Foxtel has enabled its free Download “catch up” service today, and customers will be able to backup their own recordings to PC within the next 12 months.
Foxtel’s long-delayed iQ2Go service is still in the pipeline and expected to be launched in the next 12 months, according to Foxtel sales and product development executive director Patrick Delany.
The Foxtel Download service would serve as a template for the introduction of a DRM-enabled service that will let customers move recordings off the Foxtel iQ for the first time, Delaney said.
“The iQ2Go has had many forms over the last five years. It started out as a ‘Moses-like’ tablet with its own spinning disk drive, then it moved to being a USB key and I think we’re now feeling that iQ2Go becomes even more ephemeral than that,” he said.
He said that the currently-dormant Ethernet port on the iQ and iQ2 will allow customers to connect their set-top boxes to a home network and move files off, as well as receive IPTV (internet TV) services sometime in 2010.
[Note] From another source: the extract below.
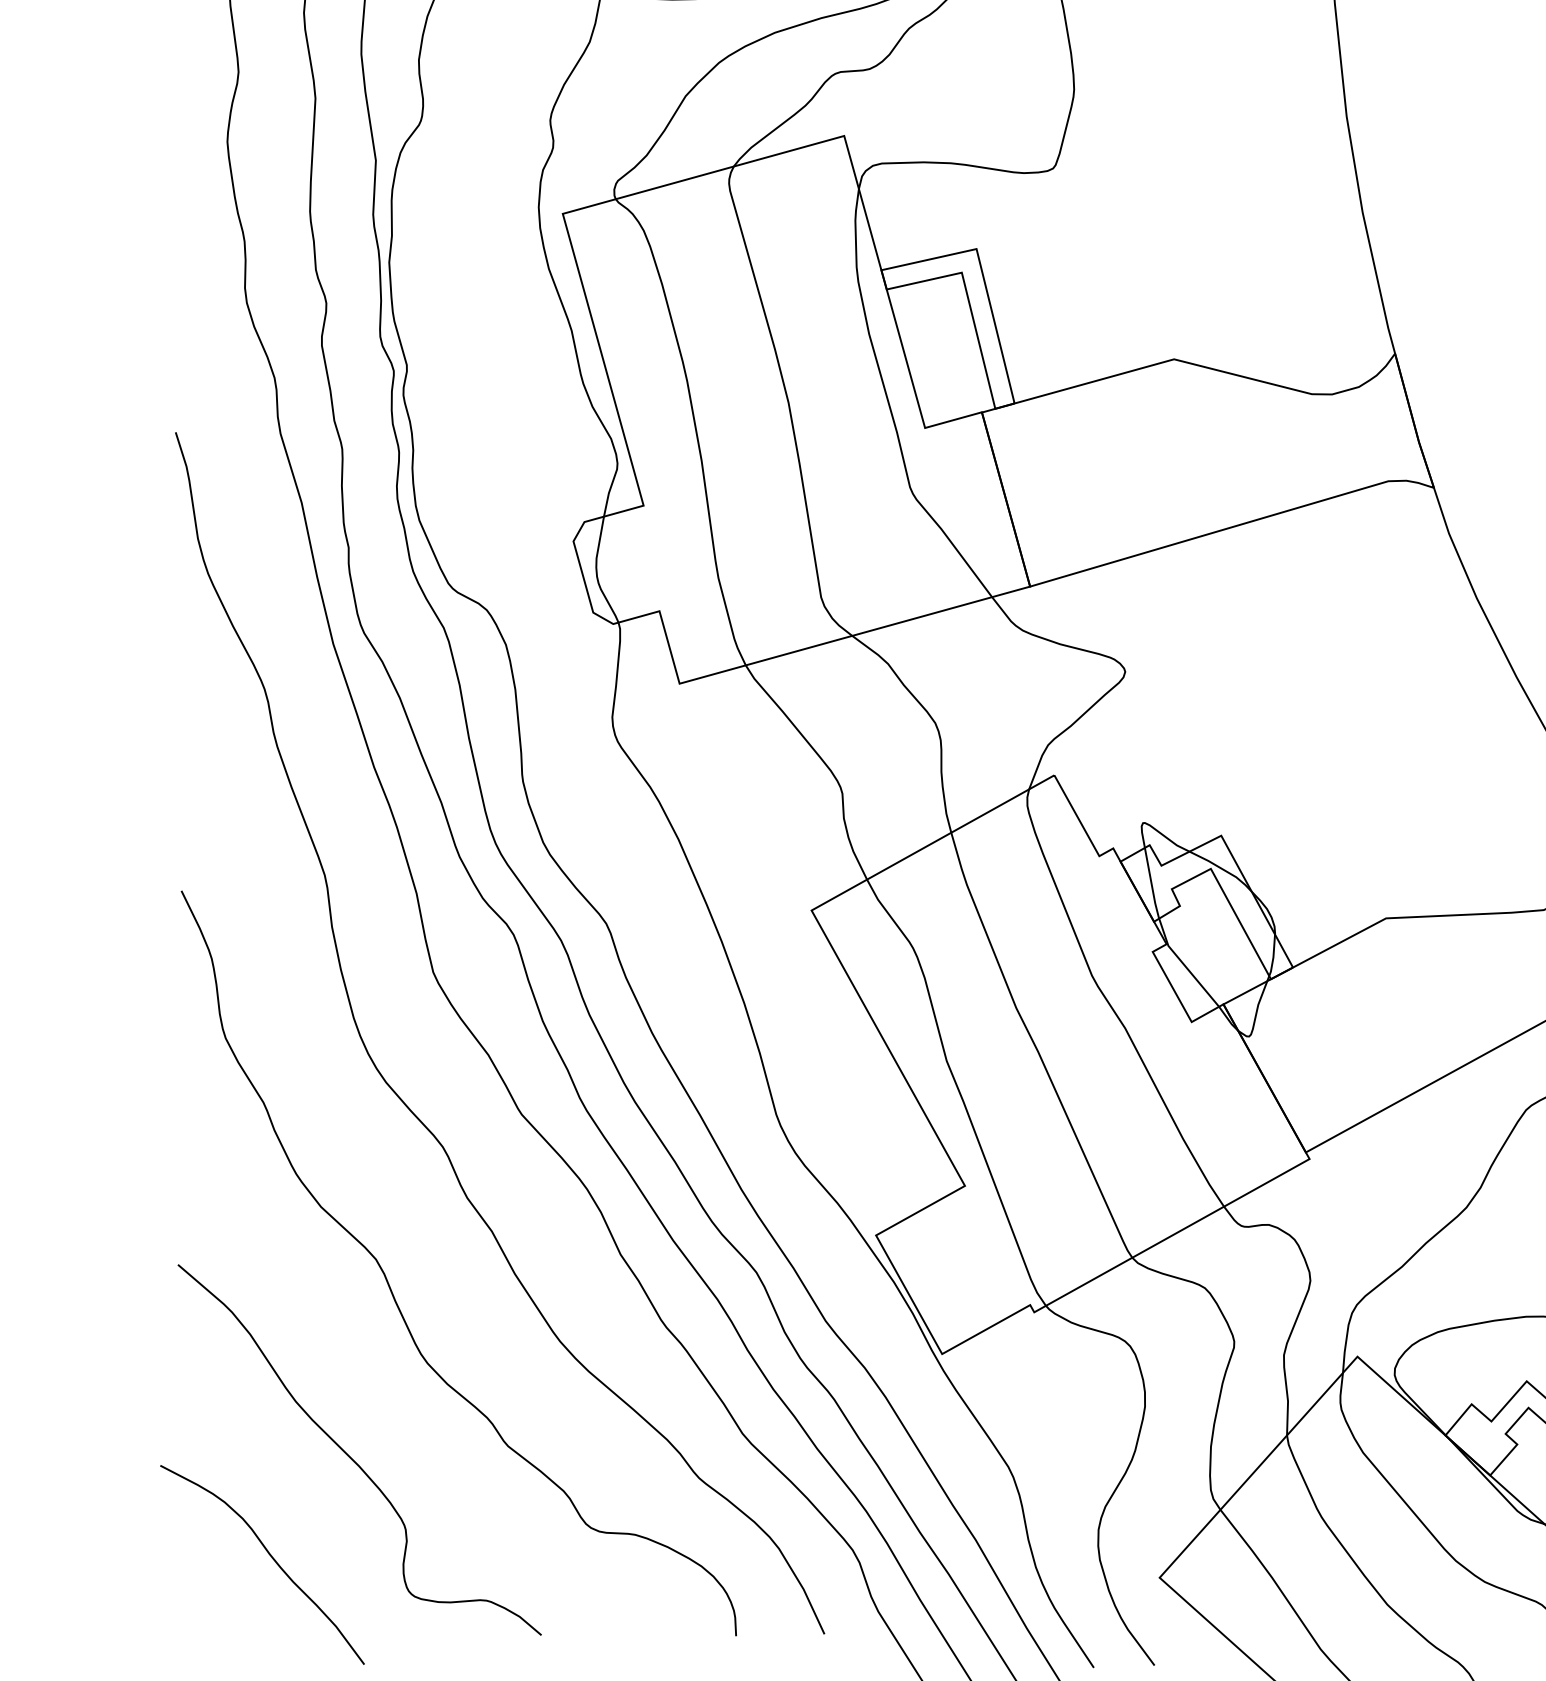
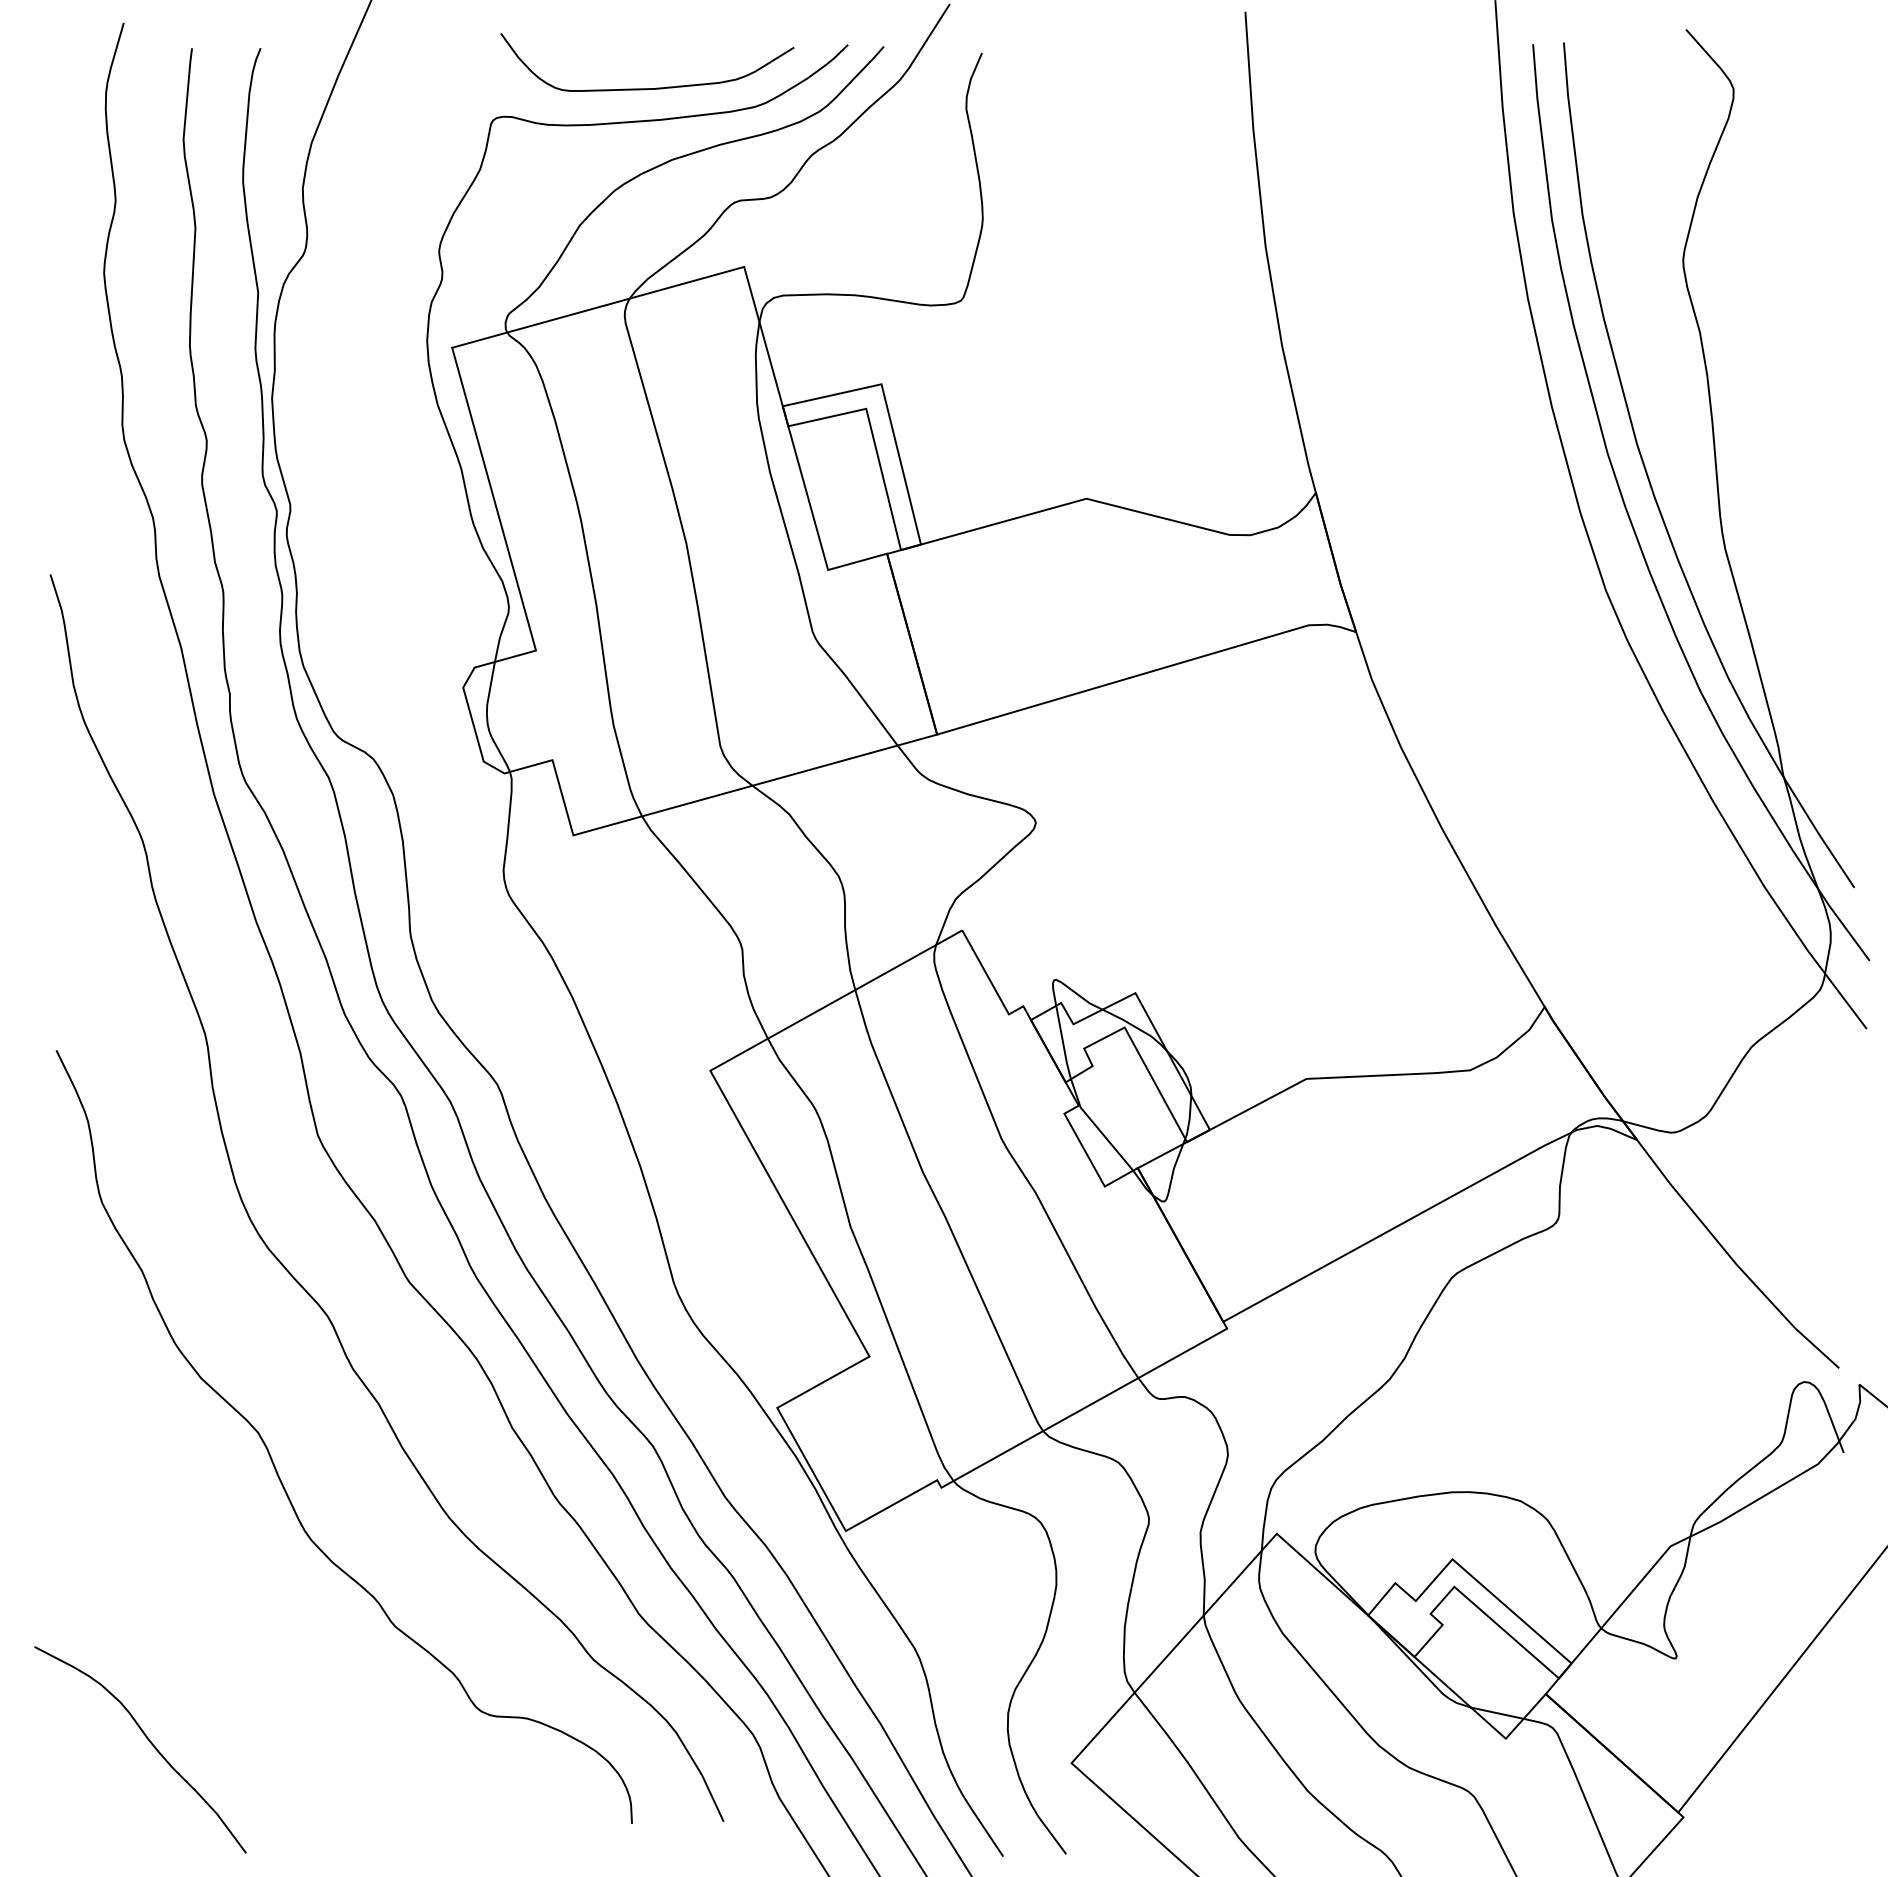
curve: (352, 1457) -> (233, 1638), removed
“It should be devices linked by DLNA, it should be all that content and so if you’ve got something that is an easy device to encrypt, because all of our stuff is paid for by subscription, then why shouldn’t you be able to transfer it around. That’s why Next Generation is so interesting because you’ve paid once, why not watch many?” he said.
Foxtel Download’s service offers existing customers the opportunity to watch programming from up to 38 channels, but will only currently work on PC.